No introductions are required here, RED HOT CHILI PEPPERS are one of the largest household names in rock music. Recently they celebrated the twentieth anniversary of modern rock classic By The Way. Before I go into how I came across the album and my thoughts on it, here are some facts about the record.
It was released 9th July 2002 via Warner Bros Records. The writing for this album happened at the tail end of their Californication tour around Spring 2001 and much of the creation took place in the band members’ homes. Guitarist John Frusciante was credited with writing most of the melodies, backing vocal arrangements, bass lines and guitar progressions; this took the sound in a more melodic direction. A change in sound at album number eight is a bold move and one that paid off massively.

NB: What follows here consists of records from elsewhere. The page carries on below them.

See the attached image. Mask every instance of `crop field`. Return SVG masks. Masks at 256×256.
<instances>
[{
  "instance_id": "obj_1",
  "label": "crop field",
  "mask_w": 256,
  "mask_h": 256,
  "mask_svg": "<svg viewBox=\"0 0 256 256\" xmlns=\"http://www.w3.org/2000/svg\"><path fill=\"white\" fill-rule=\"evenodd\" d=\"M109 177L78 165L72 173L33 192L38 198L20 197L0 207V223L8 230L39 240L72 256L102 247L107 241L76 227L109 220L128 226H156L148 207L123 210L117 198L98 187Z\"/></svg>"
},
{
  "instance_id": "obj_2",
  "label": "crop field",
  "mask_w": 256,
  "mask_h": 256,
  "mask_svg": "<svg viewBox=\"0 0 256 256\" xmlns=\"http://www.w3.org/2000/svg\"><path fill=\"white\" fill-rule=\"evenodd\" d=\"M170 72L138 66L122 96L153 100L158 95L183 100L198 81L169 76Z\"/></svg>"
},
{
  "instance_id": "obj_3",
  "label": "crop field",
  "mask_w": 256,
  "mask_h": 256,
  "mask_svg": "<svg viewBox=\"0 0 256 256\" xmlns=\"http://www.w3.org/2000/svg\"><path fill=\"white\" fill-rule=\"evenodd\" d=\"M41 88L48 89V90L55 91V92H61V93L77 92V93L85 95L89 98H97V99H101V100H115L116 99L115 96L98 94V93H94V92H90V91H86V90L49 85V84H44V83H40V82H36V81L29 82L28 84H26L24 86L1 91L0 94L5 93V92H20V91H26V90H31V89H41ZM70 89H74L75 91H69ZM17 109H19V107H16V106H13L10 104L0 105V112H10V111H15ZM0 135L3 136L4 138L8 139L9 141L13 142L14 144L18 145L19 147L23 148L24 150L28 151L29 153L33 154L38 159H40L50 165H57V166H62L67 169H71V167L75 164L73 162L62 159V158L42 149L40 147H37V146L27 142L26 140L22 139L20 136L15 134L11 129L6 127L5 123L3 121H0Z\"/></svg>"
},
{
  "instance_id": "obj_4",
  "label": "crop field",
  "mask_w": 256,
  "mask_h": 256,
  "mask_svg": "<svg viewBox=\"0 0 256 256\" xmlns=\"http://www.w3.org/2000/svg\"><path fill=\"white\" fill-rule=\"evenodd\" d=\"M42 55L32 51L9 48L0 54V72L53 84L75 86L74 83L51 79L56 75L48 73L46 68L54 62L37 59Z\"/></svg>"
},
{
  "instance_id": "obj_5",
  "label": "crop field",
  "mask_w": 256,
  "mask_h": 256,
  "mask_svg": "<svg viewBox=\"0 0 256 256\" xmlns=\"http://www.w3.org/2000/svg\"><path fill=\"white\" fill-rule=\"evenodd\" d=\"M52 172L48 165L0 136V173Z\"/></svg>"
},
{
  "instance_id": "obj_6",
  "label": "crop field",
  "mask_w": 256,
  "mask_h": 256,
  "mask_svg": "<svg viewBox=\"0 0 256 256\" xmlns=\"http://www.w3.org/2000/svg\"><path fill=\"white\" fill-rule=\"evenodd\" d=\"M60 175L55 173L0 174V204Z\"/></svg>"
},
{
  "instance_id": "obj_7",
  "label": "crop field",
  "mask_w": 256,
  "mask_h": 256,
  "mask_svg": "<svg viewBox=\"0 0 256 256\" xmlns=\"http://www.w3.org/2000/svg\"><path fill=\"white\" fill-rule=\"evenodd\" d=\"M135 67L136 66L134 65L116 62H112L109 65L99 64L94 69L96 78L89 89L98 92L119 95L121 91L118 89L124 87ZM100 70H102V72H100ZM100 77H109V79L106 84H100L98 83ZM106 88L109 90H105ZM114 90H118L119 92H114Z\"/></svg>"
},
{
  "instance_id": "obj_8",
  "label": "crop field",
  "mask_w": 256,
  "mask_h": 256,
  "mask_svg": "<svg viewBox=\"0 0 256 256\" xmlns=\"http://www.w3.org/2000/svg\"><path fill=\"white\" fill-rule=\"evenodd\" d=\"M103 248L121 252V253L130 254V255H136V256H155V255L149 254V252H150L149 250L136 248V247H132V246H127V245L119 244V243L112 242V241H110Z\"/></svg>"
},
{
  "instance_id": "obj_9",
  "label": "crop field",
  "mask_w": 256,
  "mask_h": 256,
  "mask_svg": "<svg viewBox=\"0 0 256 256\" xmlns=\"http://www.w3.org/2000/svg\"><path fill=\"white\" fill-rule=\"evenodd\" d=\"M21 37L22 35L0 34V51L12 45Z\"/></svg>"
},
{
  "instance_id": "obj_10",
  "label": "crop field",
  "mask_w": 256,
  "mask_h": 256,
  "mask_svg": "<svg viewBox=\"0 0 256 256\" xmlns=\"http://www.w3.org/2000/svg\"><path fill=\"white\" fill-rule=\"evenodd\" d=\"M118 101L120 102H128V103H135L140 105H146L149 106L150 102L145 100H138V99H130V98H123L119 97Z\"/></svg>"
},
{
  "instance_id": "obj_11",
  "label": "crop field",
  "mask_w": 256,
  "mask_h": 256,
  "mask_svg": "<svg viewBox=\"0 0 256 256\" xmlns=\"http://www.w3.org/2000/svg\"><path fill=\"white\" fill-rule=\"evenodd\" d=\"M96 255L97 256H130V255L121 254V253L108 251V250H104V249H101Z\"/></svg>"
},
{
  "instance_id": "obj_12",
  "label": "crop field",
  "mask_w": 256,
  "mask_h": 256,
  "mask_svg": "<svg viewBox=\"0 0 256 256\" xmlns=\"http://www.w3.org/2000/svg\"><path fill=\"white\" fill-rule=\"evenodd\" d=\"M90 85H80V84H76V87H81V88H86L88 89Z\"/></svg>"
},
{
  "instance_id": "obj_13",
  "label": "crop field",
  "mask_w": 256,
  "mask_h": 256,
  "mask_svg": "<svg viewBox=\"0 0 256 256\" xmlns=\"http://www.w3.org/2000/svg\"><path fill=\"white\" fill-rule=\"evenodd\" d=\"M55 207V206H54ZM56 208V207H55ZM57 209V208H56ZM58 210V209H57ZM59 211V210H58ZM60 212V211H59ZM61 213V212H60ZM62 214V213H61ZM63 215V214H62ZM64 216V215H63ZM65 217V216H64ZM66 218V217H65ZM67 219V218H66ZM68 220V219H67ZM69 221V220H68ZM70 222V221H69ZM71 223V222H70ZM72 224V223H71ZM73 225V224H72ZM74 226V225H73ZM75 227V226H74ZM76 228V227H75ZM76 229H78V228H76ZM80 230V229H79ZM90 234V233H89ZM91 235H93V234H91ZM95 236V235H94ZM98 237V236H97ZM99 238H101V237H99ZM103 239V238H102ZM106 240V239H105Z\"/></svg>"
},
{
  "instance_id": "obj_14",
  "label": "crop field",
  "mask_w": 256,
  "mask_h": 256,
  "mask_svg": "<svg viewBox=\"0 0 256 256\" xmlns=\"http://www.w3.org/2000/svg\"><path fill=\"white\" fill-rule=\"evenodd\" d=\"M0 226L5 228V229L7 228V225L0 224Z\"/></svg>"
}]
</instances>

Given this was the first full album I had listened to by the CHILIS, I wasn’t aware of how they previously sounded. However, what I was aware of was how much I took to this record. I had come across the album about three or four years after it’s release, I picked it up in a shop after taking interest in the album artwork. This was before I had an MP3 player so on the train home, I placed the album into my portable CD player. I instantly recognised the title track as it was on the radio a lot when I was at school and of course one of the albums main singles. As the tracks played by, I found myself drawn to each one in many different ways. Below are few examples.
From the iconic opening notes and guitar riffs to the reflective vocals, Don’t Forget Me is a solid fan favourite and it’s easy to see why. This song has you transfixed from the word go and it’s easy to get immersed into.
Cabron is easily one of the standout tracks for me on the record. It sounds nothing like the rest of the album yet it fits into it’s place on the album perfectly. The opening tones from On Mercury grabbed my attention instantly and the rest of the upbeat song kept my focus.
I was instantly drawn in by the string arrangements in the intro of Midnight. The transition to the siren sound effects alongside the reflective guitar tones was brilliant. Due to its beautiful melody, this was the one that I played on loop when I first bought the album.
The song that took me by surprise was The Zephyr Song; as it started to play, I kept thinking how familiar it sounded and once the chorus played it clicked. I had heard this song on the radio a tonne of times and never knew who the artist was until I picked up this album. Speaking of iconic songs, you can also hear Can’t Stop, Universally Speaking and Dosed on this record.
Due to the excellent melodies and the laid back yet energetic tones it gives off, By The Way is hailed as one of my all-time favourite albums to this day. It really opened a new chapter in my music discovery and it all started with this record.